Before I get to the “real†thing I want to say here, I want to admit two lesser reasons I like it when vampires can go in sunlight:
- I’m a pale person. Very pale. Careful efforts to get my skin to have a little colour (so that I’d be pale and not actually translucent and, therefore, less prone to quick damage) all ended painfully. And I like my paleness just fine, but I watch my cat nap in a sunbeam or see what appears to be lazy and languorous joy in sunbathers and I get a little jealous. Just a little. I am not a vampire and the sun sensitivity can be a drag. I can easily extrapolate to imagining how, for instance, you’ll never again see the beauty of a landscape in sunlight. Sadness!

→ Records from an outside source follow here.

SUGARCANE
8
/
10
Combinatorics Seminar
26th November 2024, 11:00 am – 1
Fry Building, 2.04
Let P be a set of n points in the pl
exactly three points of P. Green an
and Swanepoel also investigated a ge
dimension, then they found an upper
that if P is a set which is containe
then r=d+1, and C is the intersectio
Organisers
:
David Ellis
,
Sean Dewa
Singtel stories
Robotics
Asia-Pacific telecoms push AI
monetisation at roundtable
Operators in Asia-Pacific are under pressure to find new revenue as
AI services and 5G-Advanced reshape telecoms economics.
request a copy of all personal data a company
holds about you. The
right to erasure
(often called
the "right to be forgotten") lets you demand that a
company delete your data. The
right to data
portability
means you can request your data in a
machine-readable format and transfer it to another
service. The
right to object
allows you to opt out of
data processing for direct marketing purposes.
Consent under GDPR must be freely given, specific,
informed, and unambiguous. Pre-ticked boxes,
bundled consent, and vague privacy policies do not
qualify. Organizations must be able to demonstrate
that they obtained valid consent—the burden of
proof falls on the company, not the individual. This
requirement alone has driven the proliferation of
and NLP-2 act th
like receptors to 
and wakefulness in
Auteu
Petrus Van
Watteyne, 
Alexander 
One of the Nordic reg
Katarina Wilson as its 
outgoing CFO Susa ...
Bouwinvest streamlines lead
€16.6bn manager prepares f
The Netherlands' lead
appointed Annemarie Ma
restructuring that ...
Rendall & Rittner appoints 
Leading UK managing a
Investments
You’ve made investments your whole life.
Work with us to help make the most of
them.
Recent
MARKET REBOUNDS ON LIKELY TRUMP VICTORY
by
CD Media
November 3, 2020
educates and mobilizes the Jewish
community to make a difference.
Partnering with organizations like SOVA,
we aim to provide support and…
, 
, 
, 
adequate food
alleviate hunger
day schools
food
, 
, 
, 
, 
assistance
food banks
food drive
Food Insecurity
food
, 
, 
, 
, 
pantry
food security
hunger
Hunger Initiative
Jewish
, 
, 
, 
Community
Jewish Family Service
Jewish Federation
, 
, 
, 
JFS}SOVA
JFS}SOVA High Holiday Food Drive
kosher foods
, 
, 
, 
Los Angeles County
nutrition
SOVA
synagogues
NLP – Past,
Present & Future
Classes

- We now live in a world with electricity, 24 hour markets and restaurants, and an apparently declining belief in Christianity. So limiting a vampire to darkness doesn’t really do much anymore in terms of adding an interesting logistic to work around. And the initial intended symbol of the sunlight as the light of Christ burning out evil is now more of an empty trope, an easy answer at the end of a story.
But here’s the thing that really matters…Because I can’t believe in the vampire who is, simply by virtue of being a vampire, evil…and because the harm done by sunlight is supposed to be symbolic of Christ burning that evil away (or at least weakening it)…that symbol isn’t powerful to me. Whereas, because I know that symbol exists, a vampire who can walk in the sunlight suggests to my brain, even if the writer thoroughly doesn’t think so, that this is a creature who has moral agency and, even she does choose evil, a chance at redemption.
Which isn’t to say I’m against sunlight harming or killing vampires. Looking at my top films, 3/5 of them show vampires who are negatively impacted by the sun. If it just weakens them, it offers an interesting plot complication. If it kills them…well, as long as it doesn’t look like a lazy writer just leaned on that, sure. I’m offended by lazy writing, not by sunlight killing vampires. I just have a special soft spot for the times it doesn’t. I am a sucker for hope.